Bu süreçte bizden bildiğimiz nicelerinin, “Filistin’den, Kudüs’ten, Gazze’den bize ne!” teranelerine şahit olmak ayrı bir acıtıyor yüreklerimizi. Esasen bu, asırlara sâri zihinsel bir işgalin neticesidir. Zihinlerin işgal edilmesi, toprakların, şehirlerin, hanelerin işgal edilmesinden daha vahimdir. Çünkü fiziksel işgale maruz kalanların kalbinde düşmana öfke ve hürriyete özlem büyürken zihinsel işgale düçar olanların yüreğinde kendinden olana nefret, düşmanına teslimiyet kök salmaktadır.
Bütün bu olumsuzluklara rağmen asla ümitsiz değiliz. Gün elbette dönecektir. Yiğit düştüğü yerden kalkacak ve Kudüs, mutlaka aslına rücu edecektir. Ancak, nasıl düştüğünü bilmeyen nasıl kalkacağını da bilemez. Dolayısıyla Kudüs’ü düştüğü yerden kaldırmak için öncelikle onun düşmesine sebep olan zaaflarımızın farkına varmak ve onlardan kurtulmak gerekmektedir. Zira Kudüs’ü düşüren başkaca düşüşler vardı. Önce rehavet düştü üzerimize, sonra düşmanın gölgesi… Ardından yaftalamalar, dışlamalar, ötekileştirmeler… Fitne ve tefrika ateşiyle tutuşan yüreklerden vahdet şuuru düştü. Kabaran bencillikle örselenen “biz” düştü. Biz düşünce Yemen düştü, Kudüs düştü, Şam düştü. Kırım, Kerkük, Gence, Bosna tam düştü. Sarsılan her yer, ya zulmün pençelerine ya küfrün zindanlarına düştü. Elimizden düşen, aklımızdan, kalbimizden, dilimizden de düştü. Türkistan’dan Endülüs’e uzanan, Yemen’den Balkanlar’a yayılan yekvücut bir coğrafyanın payına hicran düştü. Şimdi her biri yeniden ayağa kalkmak için uzanacak bir el, tutunacak bir dal arıyor.
Hiç şüphesiz o el, üç kıtada altı asır dalgalanan adalet sancağının yegâne varisi olan bu milletin elidir. Diline, rengine, ırkına bakmaksızın her mazluma merhametle uzanan Anadolu’nun elidir. Bu el, titrerken düşürdüklerini yeniden kavrayıp kaldıracak potansiyele sahip son kaledir. Başta Kudüs olmak üzere İslam coğrafyasının hürriyetine giden yol buradan geçmektedir. Bu millet, sadece İslam âlemi için değil, bütün mazlum coğrafyalar için en önemli kaldıraçtır. Bunun için değil miydi tekrar ayağa kalkmasın diye köklerine uzanan damarlarını kurutmaya yeltenmeler. Biliyorlardı ki bu milletin kıyamı, âlem-i İslam’ın kıyamı olacak, milyonlarca Müslüman yeniden vahdetin ve izzetin lezzetine varacak.

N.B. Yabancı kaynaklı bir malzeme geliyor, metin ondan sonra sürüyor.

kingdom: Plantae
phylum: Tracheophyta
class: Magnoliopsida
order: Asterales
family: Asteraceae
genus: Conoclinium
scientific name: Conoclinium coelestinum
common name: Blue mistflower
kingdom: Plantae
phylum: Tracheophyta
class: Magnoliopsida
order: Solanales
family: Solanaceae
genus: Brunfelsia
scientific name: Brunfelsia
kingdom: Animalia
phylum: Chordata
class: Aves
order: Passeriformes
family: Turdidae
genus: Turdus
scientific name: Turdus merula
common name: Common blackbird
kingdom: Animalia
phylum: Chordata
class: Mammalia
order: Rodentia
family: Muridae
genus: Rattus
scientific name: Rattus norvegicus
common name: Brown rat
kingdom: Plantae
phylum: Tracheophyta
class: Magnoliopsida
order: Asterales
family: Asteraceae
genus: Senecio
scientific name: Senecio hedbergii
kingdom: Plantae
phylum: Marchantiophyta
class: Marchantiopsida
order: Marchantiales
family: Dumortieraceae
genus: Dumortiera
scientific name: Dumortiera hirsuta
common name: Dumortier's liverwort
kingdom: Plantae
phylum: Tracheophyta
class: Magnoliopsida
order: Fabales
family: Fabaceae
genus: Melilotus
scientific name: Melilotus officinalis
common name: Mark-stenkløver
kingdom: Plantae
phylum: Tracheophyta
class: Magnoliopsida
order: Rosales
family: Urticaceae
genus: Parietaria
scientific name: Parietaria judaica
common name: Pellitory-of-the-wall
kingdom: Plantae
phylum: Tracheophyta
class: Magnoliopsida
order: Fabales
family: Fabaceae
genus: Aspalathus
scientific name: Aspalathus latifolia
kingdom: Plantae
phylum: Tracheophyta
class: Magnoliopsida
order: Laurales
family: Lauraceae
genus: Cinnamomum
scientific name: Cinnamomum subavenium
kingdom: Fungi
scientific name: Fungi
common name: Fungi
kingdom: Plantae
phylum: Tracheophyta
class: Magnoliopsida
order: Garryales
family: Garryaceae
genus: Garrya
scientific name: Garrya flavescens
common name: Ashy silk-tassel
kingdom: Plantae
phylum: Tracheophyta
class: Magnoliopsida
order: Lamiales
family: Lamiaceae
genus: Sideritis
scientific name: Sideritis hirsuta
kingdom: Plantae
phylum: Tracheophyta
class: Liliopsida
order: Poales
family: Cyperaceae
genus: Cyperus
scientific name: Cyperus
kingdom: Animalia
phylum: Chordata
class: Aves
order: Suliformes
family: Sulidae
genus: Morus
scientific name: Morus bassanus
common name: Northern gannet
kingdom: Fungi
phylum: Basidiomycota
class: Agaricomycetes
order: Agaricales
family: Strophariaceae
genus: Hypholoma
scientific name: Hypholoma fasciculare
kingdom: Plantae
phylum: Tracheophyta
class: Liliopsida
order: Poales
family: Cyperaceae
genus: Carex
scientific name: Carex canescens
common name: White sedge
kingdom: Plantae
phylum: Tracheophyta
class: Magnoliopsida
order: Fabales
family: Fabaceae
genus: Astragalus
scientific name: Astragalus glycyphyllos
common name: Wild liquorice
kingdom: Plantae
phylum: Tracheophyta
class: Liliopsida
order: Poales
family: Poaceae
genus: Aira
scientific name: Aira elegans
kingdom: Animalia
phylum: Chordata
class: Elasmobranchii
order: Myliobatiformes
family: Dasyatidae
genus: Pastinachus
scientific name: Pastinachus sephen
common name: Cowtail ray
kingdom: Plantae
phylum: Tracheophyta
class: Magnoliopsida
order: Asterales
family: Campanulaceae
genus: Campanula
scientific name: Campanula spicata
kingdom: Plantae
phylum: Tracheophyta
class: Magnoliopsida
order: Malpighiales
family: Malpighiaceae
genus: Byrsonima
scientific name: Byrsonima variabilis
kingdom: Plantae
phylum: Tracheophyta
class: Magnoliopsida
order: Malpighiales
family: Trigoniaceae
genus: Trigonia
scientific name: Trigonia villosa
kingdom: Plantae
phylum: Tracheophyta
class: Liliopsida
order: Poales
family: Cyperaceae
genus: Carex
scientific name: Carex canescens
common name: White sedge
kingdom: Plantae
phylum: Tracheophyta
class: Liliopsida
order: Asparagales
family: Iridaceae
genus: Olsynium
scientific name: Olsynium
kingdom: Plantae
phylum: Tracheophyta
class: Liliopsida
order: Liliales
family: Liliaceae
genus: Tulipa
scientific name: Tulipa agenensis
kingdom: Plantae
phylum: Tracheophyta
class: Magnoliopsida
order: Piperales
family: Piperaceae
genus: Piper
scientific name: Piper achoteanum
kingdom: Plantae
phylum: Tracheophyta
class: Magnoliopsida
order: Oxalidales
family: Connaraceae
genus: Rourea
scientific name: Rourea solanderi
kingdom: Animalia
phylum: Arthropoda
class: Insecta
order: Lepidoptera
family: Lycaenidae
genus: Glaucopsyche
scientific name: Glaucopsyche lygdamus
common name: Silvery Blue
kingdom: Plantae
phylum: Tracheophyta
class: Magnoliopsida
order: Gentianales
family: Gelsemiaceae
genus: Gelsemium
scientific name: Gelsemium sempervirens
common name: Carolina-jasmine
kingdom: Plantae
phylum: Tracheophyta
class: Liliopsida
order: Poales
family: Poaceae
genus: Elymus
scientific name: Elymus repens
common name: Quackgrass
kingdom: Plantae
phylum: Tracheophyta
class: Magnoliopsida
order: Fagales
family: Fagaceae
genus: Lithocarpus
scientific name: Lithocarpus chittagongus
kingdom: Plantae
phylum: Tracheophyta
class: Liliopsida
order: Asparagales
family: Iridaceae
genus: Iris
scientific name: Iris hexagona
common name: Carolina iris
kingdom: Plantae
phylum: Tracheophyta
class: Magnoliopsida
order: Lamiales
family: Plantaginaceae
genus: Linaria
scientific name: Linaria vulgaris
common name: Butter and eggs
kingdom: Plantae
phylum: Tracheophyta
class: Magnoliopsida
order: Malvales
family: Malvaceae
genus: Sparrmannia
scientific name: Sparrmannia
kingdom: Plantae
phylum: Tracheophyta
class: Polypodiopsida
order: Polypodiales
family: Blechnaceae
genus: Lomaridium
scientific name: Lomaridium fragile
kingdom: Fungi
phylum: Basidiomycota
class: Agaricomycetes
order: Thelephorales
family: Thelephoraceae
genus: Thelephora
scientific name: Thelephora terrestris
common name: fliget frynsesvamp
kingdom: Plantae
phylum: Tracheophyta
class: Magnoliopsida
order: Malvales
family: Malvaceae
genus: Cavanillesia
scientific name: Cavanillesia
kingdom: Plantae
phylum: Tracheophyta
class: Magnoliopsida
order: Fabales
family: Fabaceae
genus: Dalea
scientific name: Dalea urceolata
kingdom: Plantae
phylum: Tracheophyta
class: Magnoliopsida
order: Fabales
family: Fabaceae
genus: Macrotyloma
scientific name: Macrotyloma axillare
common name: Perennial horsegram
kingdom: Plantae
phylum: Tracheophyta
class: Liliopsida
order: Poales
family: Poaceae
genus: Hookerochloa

Artık uyanmalıyız. Şayet bugün Gazze’de fütursuzca işlenen katliamlar, bizi gafletten uyandırıp kendimize getirmezse bu uyku hepimizi yokluğa mahkûm edecektir. Ayağa kalkıp boy vermek, göklere yükselmek için köklere tutunmak gerekir. Kendi inanç ve medeniyet köklerimize sımsıkı tutunmak durumundayız. Bizi biz yapan değerleri kuşanmak, yaşatmak, güçlendirmek ve geleceğe taşımak için var gücümüzle çalışmak zorundayız. Bizi köklerimizden koparan, değerlerimizden uzaklaştıran, kendimize yabancılaştıran her türlü fitne ve tuzağa karşı basiretle, ferasetle hareket etmek mecburiyetindeyiz.
Bugün bize, bütün farklılıklarımızı zenginliğimiz sayarak bir olmak düşer. Alt aidiyetlerimizi vahdet harcıyla karıp biz olmak düşer. Bizi ayrıştıran, yoran, parçalayan, kardeşliğimize kasteden her sözden, her bakıştan ve her duruştan sakınıp gür olmak düşer. Bunu başarabilirsek yaklaşık bir asırdır her dem yeniden doğrulmak için çırpınıp duran Kudüs, Gazze ve bütün mazlum coğrafyalar, o zaman gerçek bir hürriyete kavuşacaktır. Uğrunda verilen bu asil mücadele, yolunda dökülen bunca acı ve gözyaşı, anlamını o zaman bulacaktır.
Kudüs elbet bizimdir. Biz kendimize geldiğimizde o da gelecektir.